Items from a collection:
┄┄┄┄┄┄┄┄┄┄

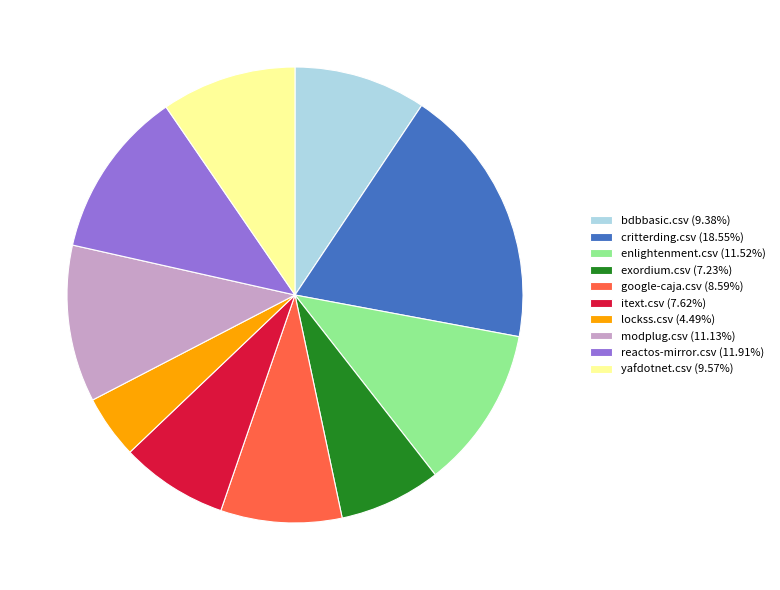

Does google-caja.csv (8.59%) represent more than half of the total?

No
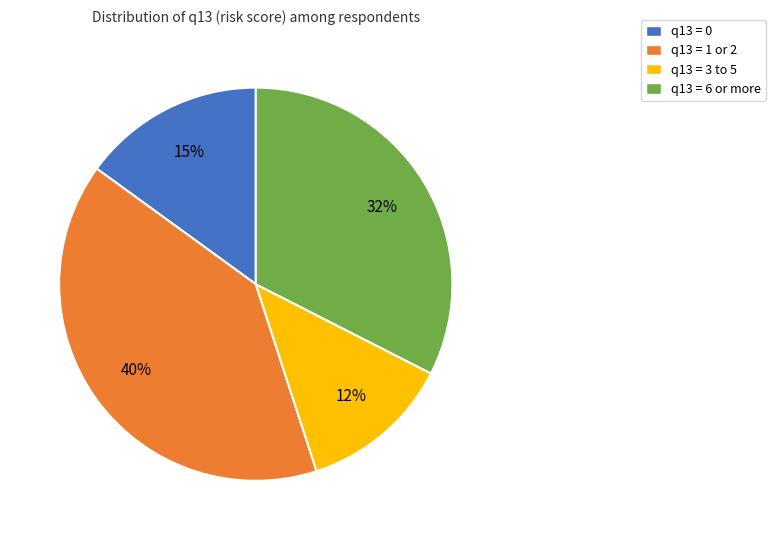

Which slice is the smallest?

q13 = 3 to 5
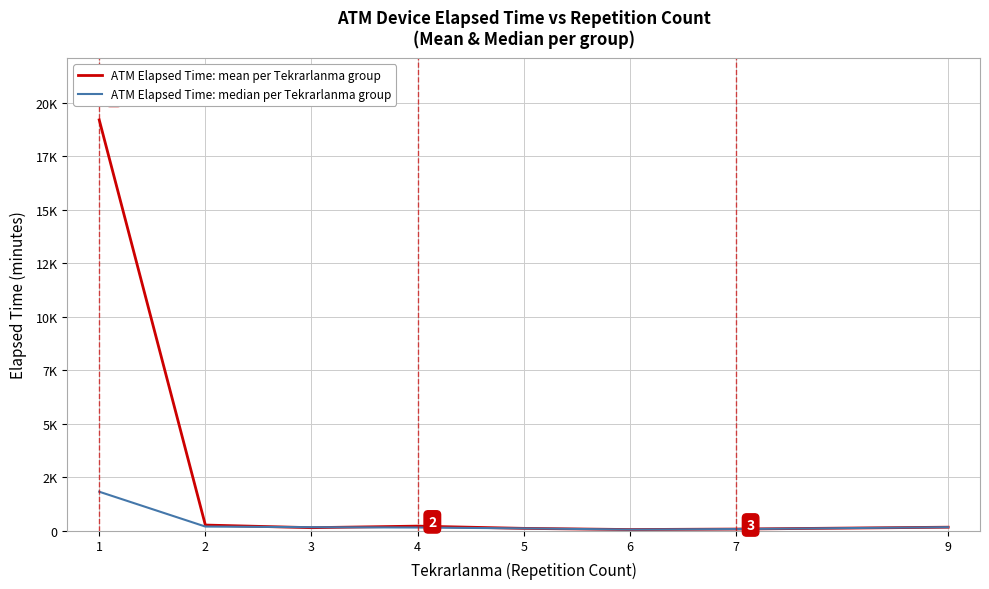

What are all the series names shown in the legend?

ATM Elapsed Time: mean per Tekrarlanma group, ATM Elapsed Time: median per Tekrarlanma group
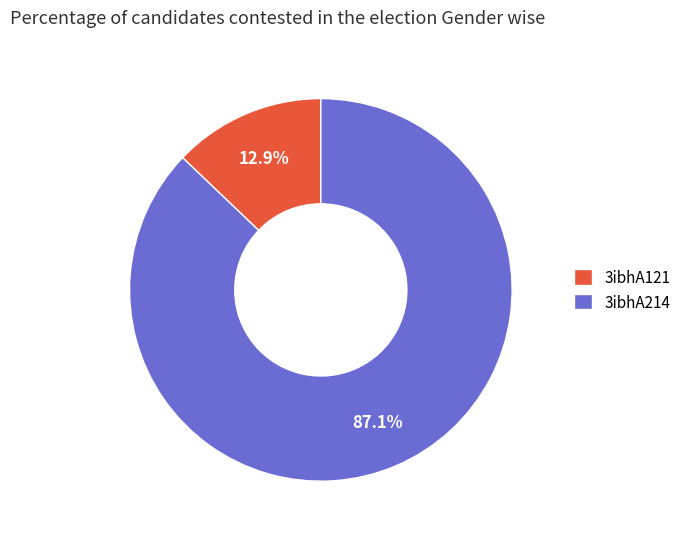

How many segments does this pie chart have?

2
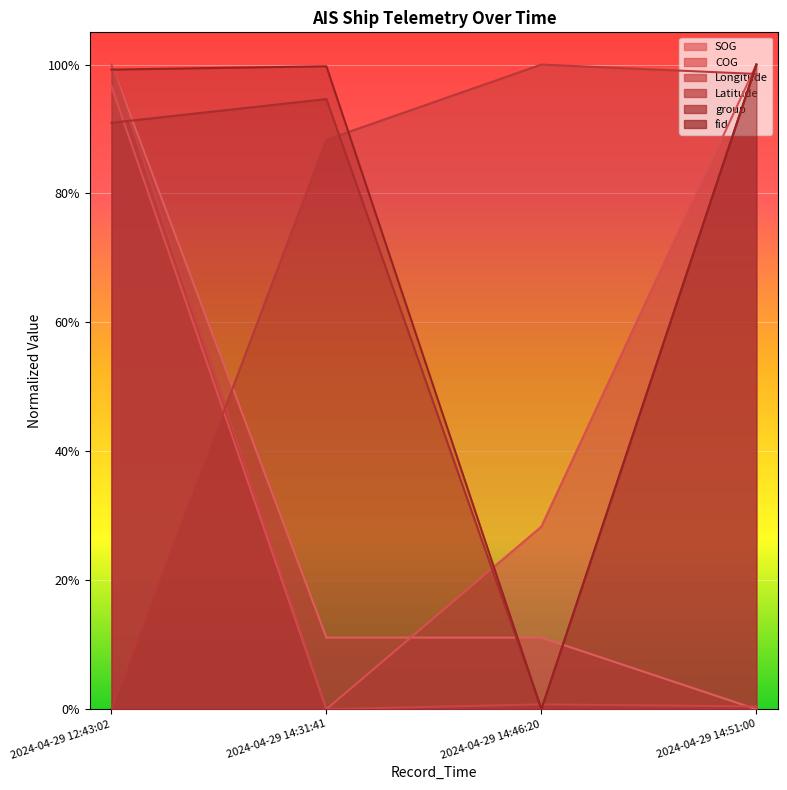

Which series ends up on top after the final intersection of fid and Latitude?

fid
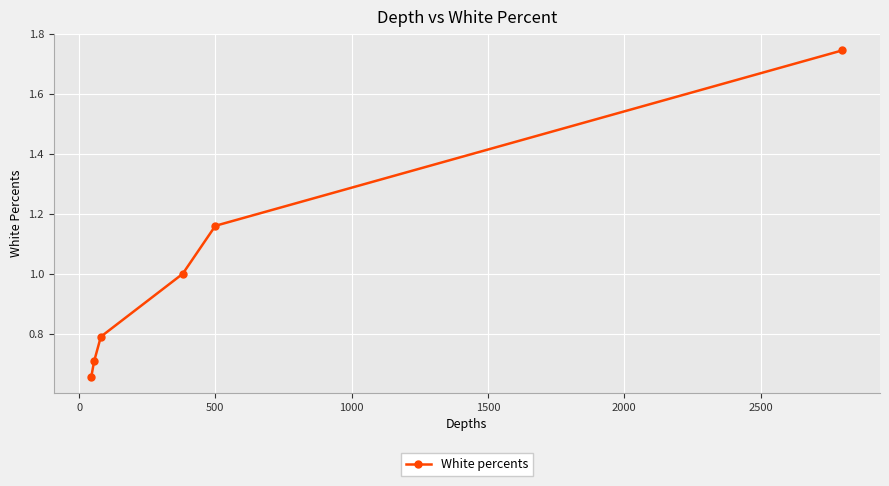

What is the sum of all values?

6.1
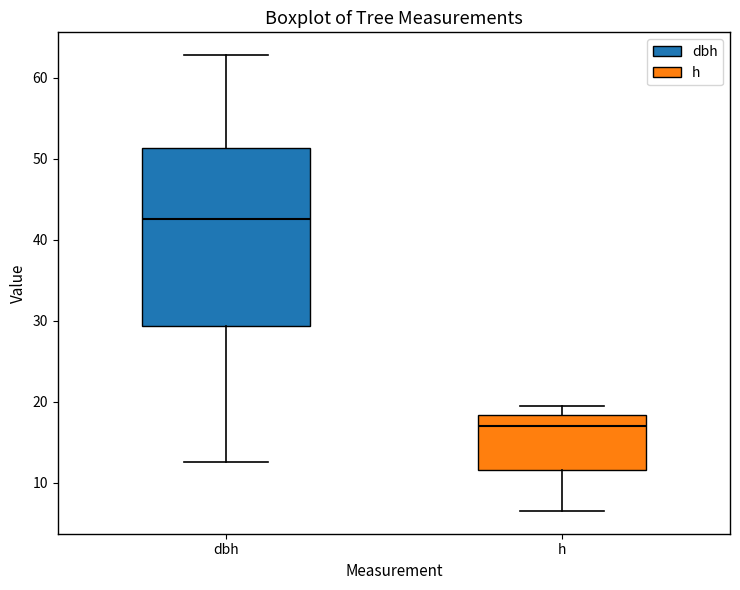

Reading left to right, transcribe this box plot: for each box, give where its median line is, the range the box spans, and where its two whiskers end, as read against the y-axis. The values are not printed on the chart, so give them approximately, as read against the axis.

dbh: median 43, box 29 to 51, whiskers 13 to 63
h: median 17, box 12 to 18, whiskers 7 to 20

┄┄┄┄┄┄┄┄┄┄

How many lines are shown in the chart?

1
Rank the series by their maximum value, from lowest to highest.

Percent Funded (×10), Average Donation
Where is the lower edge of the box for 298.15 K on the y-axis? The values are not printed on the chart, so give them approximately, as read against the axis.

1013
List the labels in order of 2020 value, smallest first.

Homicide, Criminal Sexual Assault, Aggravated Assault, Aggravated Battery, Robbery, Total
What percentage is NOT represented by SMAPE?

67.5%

┄┄┄┄┄┄┄┄┄┄

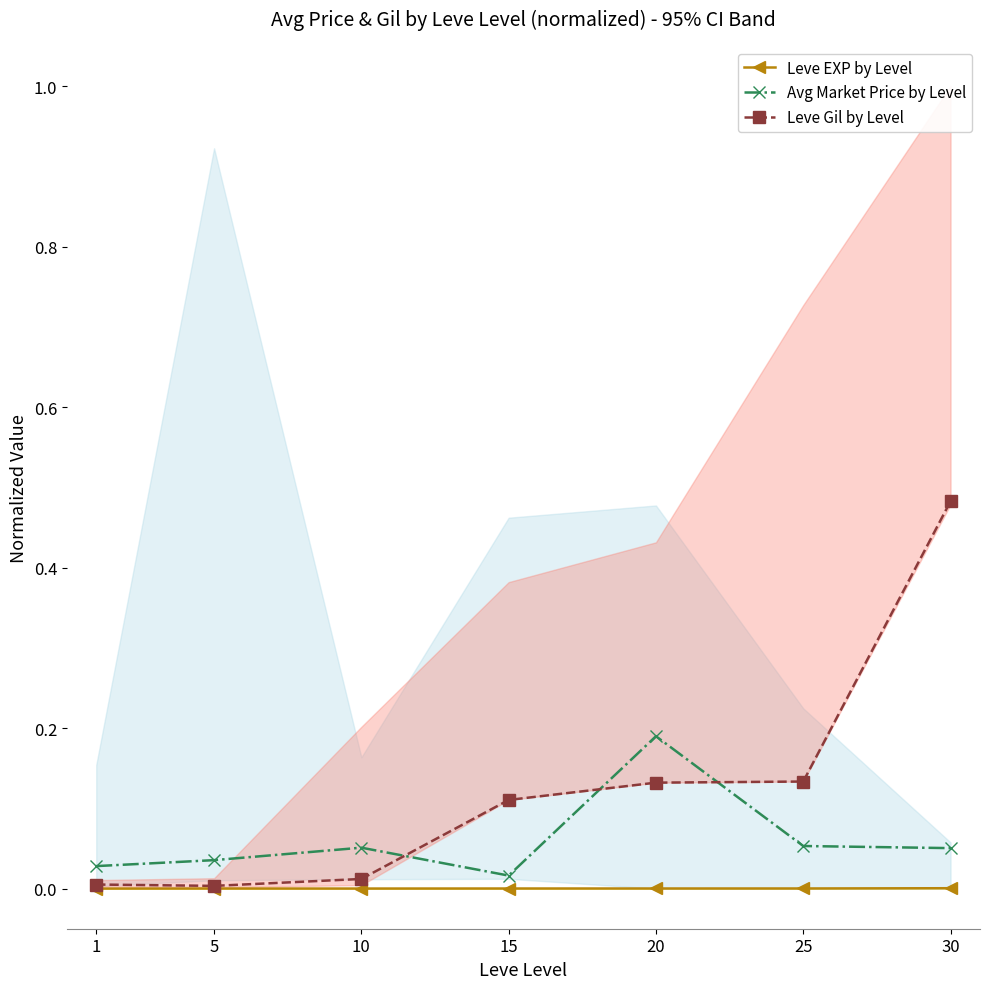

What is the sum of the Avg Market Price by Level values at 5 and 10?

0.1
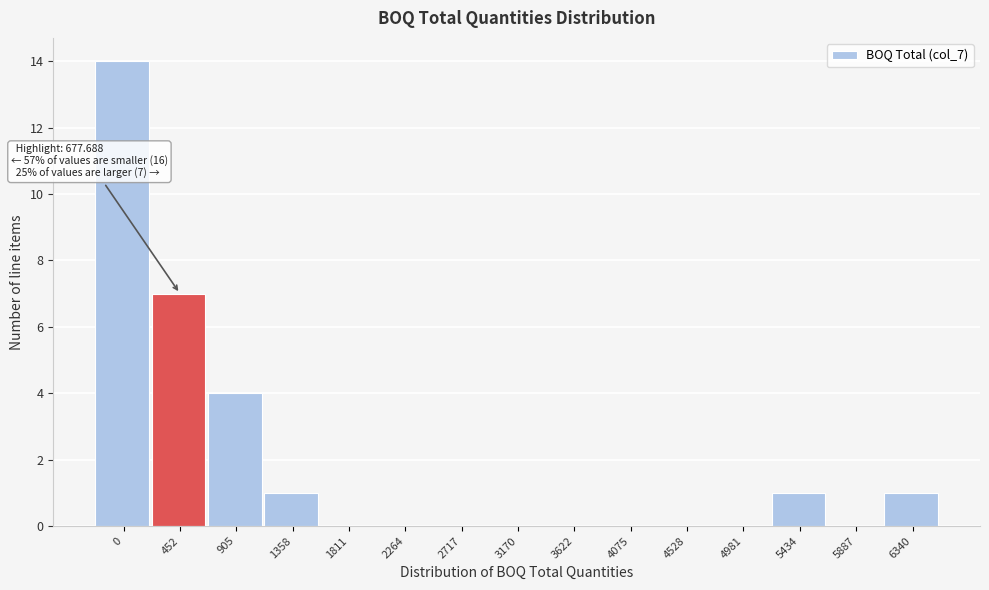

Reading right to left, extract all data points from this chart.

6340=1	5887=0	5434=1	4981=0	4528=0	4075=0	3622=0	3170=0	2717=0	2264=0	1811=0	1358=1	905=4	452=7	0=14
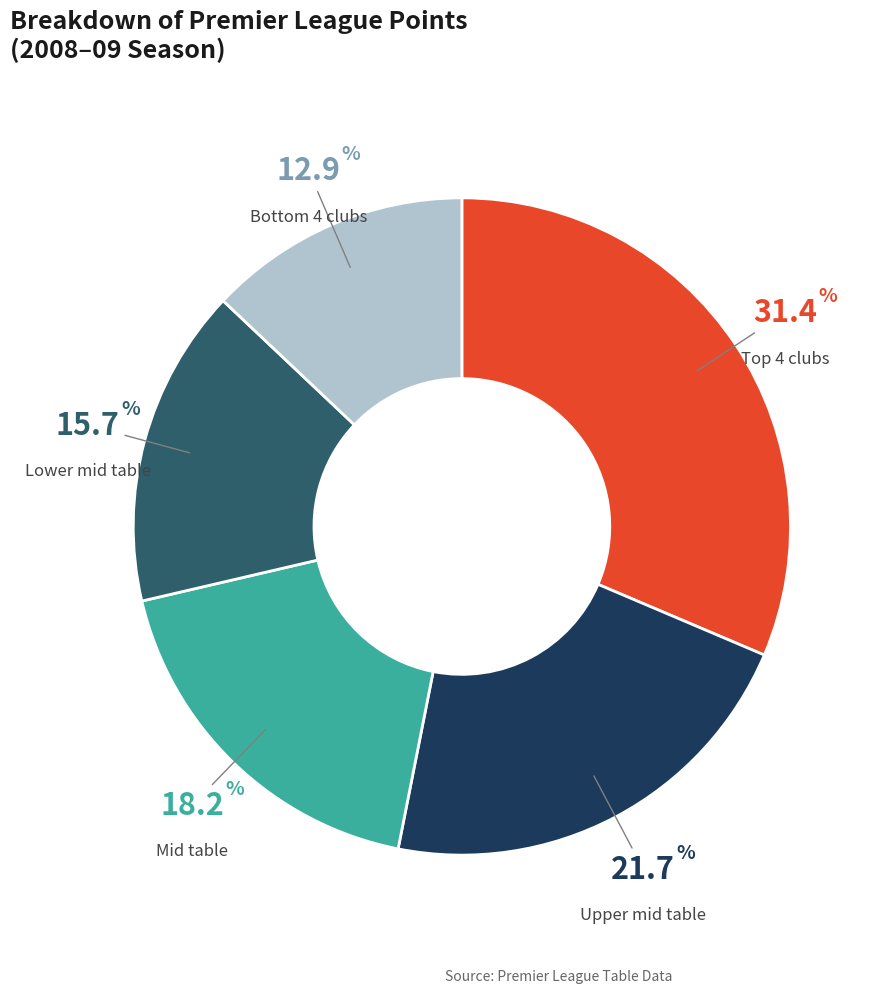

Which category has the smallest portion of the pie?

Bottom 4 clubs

┄┄┄┄┄┄┄┄┄┄

> _TASK GOAL_
Copy out, with no changes, the lines from the one containing "dbh: median 43, box" through the one containing "h: median 17, box 12 to 18, whiskers 7 to 20".

> _ANSWER AREA_
dbh: median 43, box 29 to 51, whiskers 13 to 63
h: median 17, box 12 to 18, whiskers 7 to 20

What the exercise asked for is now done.